### Given task A
Extract the Pemex article in full, word for word, with no changes.

─── Provided text

OIL: The pros and cons of Pemex becoming a major oil refiner

One of big issues in the forthcoming Mexican presidential election will be the next government’s strategy for the state oil monopoly, Petróleos Mexicanos (Pemex). The two male presidential candidates, Enrique Peña Nieto, the de facto Partido Revolucionario Institucional (PRI) candidate and Andrés Manuel López Obrador, the leftwing candidate, have both made suggestions.

Peña Nieto has been talking about opening up Pemex to the private sector for the past three months, though it is far from clear what exactly he envisages. López Obrador advocates a much more statist strategy: increasing Pemex’s downstream activities, particularly in refining, to combat two problems Mexico faces. These are first the dwindling surplus on the oil trade account and second the rising cost of petrol, diesel and other refiner products in Mexico.

In November, Peña Nieto indicated that his idea of opening up Pemex went further than the Petrobras model of listing the state-owned company on the stock market. Indeed both Petrobras, the state-owned Brazilian energy company,  and the Colombian state oil company, Ecopetrol, were only listed on local and then international stock markets after they had been stripped of their monopolies and forced to compete, at least in some business areas, with international energy companies.

It is not clear whether Peña Nieto actually means what he says about major Pemex reform. Like all campaigning politicians he adjusts his message to his audience. When he met 850 leaders of the powerful, PRI-supporting and financing, oil workers’ union on 13 January 2012, he made no mention of shaking up Pemex.

──────
─── Material for this exercise

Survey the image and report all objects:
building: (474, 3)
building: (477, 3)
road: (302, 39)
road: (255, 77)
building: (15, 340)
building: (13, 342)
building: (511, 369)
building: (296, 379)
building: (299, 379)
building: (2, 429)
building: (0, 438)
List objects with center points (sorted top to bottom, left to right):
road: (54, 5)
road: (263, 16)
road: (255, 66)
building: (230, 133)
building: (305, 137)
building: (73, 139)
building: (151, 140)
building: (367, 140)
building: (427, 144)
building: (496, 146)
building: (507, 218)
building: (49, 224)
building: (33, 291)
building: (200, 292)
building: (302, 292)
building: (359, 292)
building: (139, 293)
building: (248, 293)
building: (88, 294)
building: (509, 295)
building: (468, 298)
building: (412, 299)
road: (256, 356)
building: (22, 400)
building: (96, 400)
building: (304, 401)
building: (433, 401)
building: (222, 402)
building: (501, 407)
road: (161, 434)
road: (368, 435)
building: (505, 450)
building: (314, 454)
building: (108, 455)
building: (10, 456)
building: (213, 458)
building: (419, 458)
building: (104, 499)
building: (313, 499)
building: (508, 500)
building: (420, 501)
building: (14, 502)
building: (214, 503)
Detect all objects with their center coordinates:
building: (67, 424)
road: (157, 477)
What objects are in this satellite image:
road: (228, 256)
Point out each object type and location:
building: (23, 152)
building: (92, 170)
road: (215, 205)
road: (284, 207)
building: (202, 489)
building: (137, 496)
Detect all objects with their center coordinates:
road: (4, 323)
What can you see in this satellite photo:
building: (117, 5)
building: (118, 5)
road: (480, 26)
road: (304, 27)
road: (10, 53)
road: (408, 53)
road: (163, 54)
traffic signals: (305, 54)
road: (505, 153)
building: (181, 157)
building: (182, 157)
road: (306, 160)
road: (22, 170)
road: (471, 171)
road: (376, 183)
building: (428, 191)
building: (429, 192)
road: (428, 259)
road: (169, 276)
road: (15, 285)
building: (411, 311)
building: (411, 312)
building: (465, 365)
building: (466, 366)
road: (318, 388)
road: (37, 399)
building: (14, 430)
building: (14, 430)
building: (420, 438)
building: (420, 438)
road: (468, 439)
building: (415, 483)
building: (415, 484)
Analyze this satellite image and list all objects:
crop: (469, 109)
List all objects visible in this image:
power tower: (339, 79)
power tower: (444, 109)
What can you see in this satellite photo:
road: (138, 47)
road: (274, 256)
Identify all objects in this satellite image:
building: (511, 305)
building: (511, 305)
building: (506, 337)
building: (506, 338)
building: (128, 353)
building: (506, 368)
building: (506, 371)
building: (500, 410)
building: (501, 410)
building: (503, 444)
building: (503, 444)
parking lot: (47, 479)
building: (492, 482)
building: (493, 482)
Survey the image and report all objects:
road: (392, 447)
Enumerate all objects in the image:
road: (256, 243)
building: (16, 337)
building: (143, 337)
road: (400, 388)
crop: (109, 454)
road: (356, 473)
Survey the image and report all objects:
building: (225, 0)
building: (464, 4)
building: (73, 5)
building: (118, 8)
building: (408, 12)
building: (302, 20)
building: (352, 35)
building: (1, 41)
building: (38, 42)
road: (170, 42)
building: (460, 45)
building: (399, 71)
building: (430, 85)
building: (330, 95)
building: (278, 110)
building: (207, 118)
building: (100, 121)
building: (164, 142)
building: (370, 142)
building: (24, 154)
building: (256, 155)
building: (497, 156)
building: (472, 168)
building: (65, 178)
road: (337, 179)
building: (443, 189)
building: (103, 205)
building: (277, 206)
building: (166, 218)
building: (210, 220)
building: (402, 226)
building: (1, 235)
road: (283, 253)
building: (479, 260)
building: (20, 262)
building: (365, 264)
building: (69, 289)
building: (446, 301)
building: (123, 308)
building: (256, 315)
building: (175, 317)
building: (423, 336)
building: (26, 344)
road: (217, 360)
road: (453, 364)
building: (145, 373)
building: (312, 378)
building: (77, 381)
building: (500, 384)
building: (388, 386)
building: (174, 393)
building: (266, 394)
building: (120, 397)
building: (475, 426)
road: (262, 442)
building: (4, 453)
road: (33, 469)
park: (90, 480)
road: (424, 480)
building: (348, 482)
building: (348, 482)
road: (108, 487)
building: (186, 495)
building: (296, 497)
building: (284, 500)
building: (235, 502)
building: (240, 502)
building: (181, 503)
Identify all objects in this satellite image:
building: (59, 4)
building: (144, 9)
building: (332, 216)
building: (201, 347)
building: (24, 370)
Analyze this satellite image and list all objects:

──────

### Given task B
Output every line of the records, requests included, starting with the first line and going on through the line with "road: (4, 323)". Multiply each pixel coordinate in the answers by 0.65 and round to whole numbers, with halves rounded up, and give nothing beyond those lines.

### Full output A
OIL: The pros and cons of Pemex becoming a major oil refiner

One of big issues in the forthcoming Mexican presidential election will be the next government’s strategy for the state oil monopoly, Petróleos Mexicanos (Pemex). The two male presidential candidates, Enrique Peña Nieto, the de facto Partido Revolucionario Institucional (PRI) candidate and Andrés Manuel López Obrador, the leftwing candidate, have both made suggestions.

Peña Nieto has been talking about opening up Pemex to the private sector for the past three months, though it is far from clear what exactly he envisages. López Obrador advocates a much more statist strategy: increasing Pemex’s downstream activities, particularly in refining, to combat two problems Mexico faces. These are first the dwindling surplus on the oil trade account and second the rising cost of petrol, diesel and other refiner products in Mexico.

In November, Peña Nieto indicated that his idea of opening up Pemex went further than the Petrobras model of listing the state-owned company on the stock market. Indeed both Petrobras, the state-owned Brazilian energy company,  and the Colombian state oil company, Ecopetrol, were only listed on local and then international stock markets after they had been stripped of their monopolies and forced to compete, at least in some business areas, with international energy companies.

It is not clear whether Peña Nieto actually means what he says about major Pemex reform. Like all campaigning politicians he adjusts his message to his audience. When he met 850 leaders of the powerful, PRI-supporting and financing, oil workers’ union on 13 January 2012, he made no mention of shaking up Pemex.

### Full output B
Survey the image and report all objects:
building: (308, 2)
building: (310, 2)
road: (196, 25)
road: (166, 50)
building: (10, 221)
building: (8, 222)
building: (332, 240)
building: (192, 246)
building: (194, 246)
building: (1, 279)
building: (0, 285)
List objects with center points (sorted top to bottom, left to right):
road: (35, 3)
road: (171, 10)
road: (166, 43)
building: (150, 86)
building: (198, 89)
building: (47, 90)
building: (98, 91)
building: (239, 91)
building: (278, 94)
building: (322, 95)
building: (330, 142)
building: (32, 146)
building: (21, 189)
building: (130, 190)
building: (196, 190)
building: (233, 190)
building: (90, 190)
building: (161, 190)
building: (57, 191)
building: (331, 192)
building: (304, 194)
building: (268, 194)
road: (166, 231)
building: (14, 260)
building: (62, 260)
building: (198, 261)
building: (281, 261)
building: (144, 261)
building: (326, 265)
road: (105, 282)
road: (239, 283)
building: (328, 293)
building: (204, 295)
building: (70, 296)
building: (7, 296)
building: (138, 298)
building: (272, 298)
building: (68, 324)
building: (203, 324)
building: (330, 325)
building: (273, 326)
building: (9, 326)
building: (139, 327)
Detect all objects with their center coordinates:
building: (44, 276)
road: (102, 310)
What objects are in this satellite image:
road: (148, 166)
Point out each object type and location:
building: (15, 99)
building: (60, 111)
road: (140, 133)
road: (185, 135)
building: (131, 318)
building: (89, 322)
Detect all objects with their center coordinates:
road: (3, 210)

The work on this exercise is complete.